In these and other ways, ethnic lobbies are of real value. Unfortunately, too often their single-minded devotion kills off arguably better policies. When Congress debated improving trade links with Laos in 1996 and 1997, Hmong-American veterans marched to the Capitol in protest, and so far have succeeded in choking off expanded trade with Vientiane.

The veterans’ enthusiasm may be misguided. In just the past three years, I have seen how limited economic growth, driven primarily by trade with neighboring Thailand, has changed Vientiane. The city remains the quietest capital in Southeast Asia, but since 1998 it has sprouted Internet cafes, satellite television, upmarket restaurants and bars, and many other new establishments. Restrictions on the import of foreign newspapers have been lifted somewhat, and Thai papers like The Bangkok Post are available in Vientiane. Furthermore, Laos is inching away from its isolationism, boosting air links with neighbors and joining several regional political organizations.

All these developments mark the growth of a cadre of middle-class entrepreneurs who may yet loosen the grip of the aging, heavy-handed Vientiane regime.
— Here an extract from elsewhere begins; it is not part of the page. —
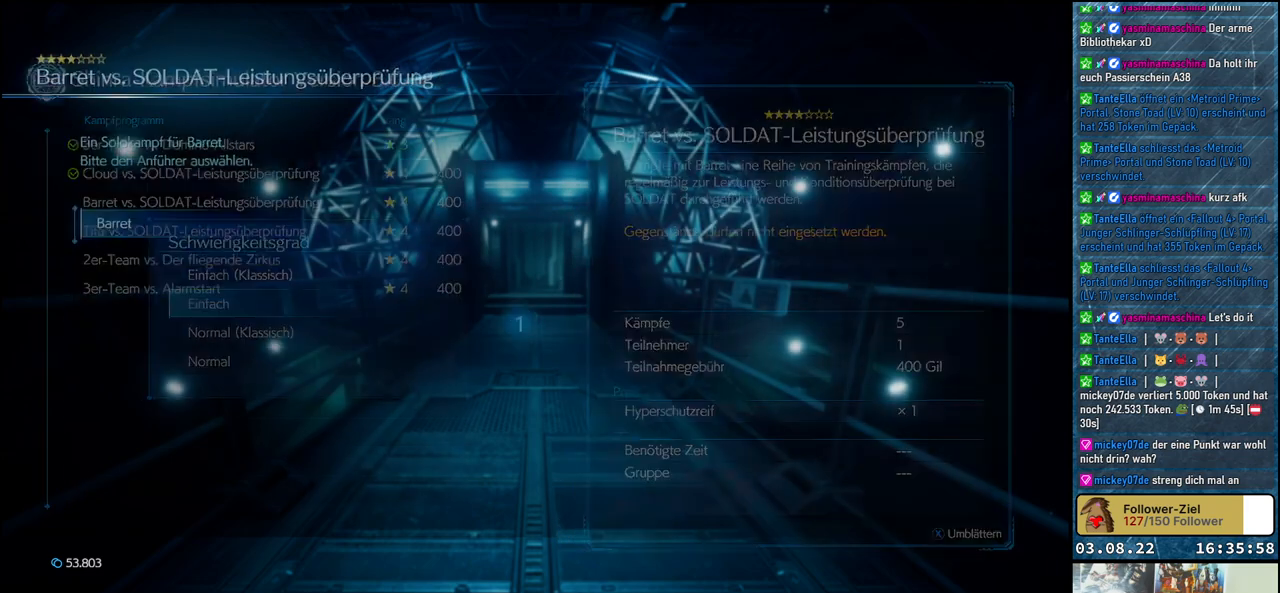
{"buttons": [], "left_stick": "center", "right_stick": "center", "events": []}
In fact, in 1999, a group of emboldened university students and professors in Vientiane even attempted to stage a peaceful protest against the regime, the first such demonstration since the communist takeover in 1975. (The regime shut down the demonstrations; many of the demonstrators haven’t been heard from since.)

The limited, fitful signs of liberalization in Laos present the United States with an opportunity—and a challenge. When it comes to larger, equally repressive communist states such as China or Vietnam, which Colin Powell just visited, the U.S. government consistently argues for closer trade ties on the theory that trade and economic growth creates a middle class and, subsequently, internal pressure for political reform. This theory may or may not prove true. But certainly, it applies as much to Laos as to China or Vietnam. The real reason we haven’t opened up trade with Laos is that policymakers, weighing the value of doing so against the reprisals of the Hmong, think to themselves, oh well, bo bpen ngan.

But there are greater costs involved when Washington treats similar regimes in opposite ways. Such inconsistency flummoxes American voters, angers foreign governments, and makes the high-minded principles trumpeted by our elected officials sound like empty propaganda. Ethnic lobbies are right to call attention to human rights abuses in their home countries, and they do us a favor when they pick up the slack from slackers in our diplomatic corps. But letting them dictate our policies towards small countries makes no sense.

Joshua Kurlantzick covers trade and international politics for U.S. News & World Report. He has traveled to Laos more than 10 times.